Green também enfrentou recentemente outro tipo de preconceito. No fim do ano passado, ele viu “A culpa é das estrelas” ser removido da seção de jovens adultos numa biblioteca de uma cidade de seu estado natal, Indiana. O conselho da biblioteca levou em consideração as passagens de cunho sexual e os palavrões do livro.

O escritor respondeu com uma carta ao conselho, defendendo que os “verdadeiros especialistas” decidissem em quais seções as suas obras — e a de seus colegas — deveriam ser guardadas.

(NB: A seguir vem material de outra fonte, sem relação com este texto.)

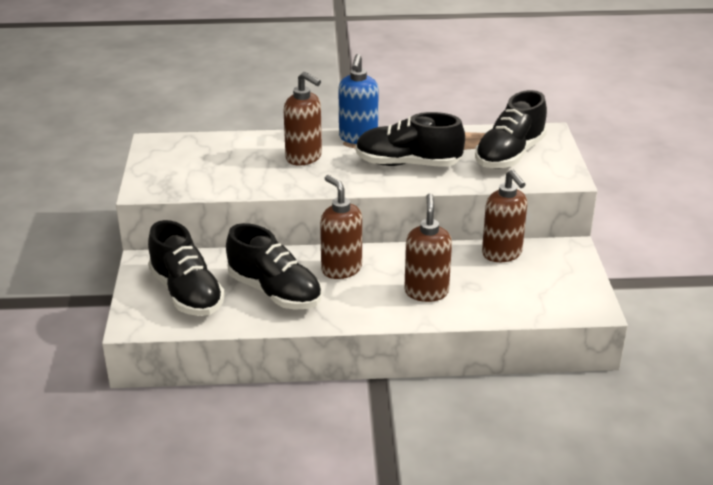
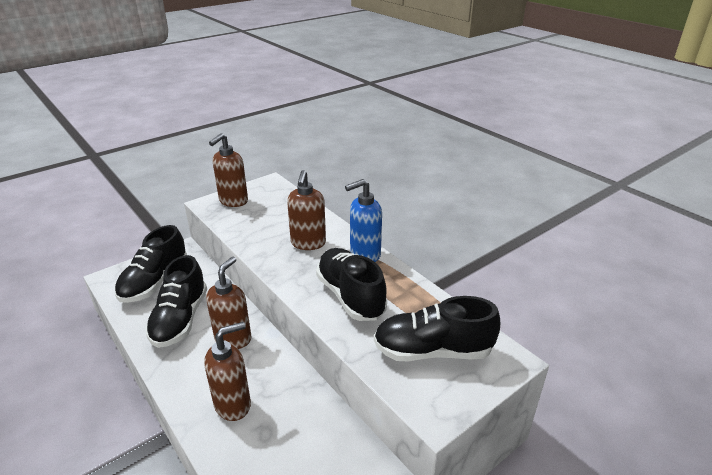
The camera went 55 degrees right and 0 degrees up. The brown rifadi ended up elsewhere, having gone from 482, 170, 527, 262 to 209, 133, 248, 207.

— Os escritores recebem muita atenção por essas coisas, mas na verdade não somos nós os protagonistas da história, os protagonistas são os bibliotecários e professores que são impedidos de fazer seus trabalhos por conta dessa guerra cultural — diz Green. — E os leitores também sofrem porque não conseguem acessar livros que são definidos como pornográficos quando na verdade não são. E foi especialmente difícil para mim que isso acontecesse na minha terra natal, o lugar onde eu vou ao supermercado e visito meu médico, saber que ali muitas pessoas estavam pensando em mim e no meu trabalho como pornográfico. Espero que meu trabalho honre os jovens e os leve a sério, e certamente nunca os explore de forma alguma.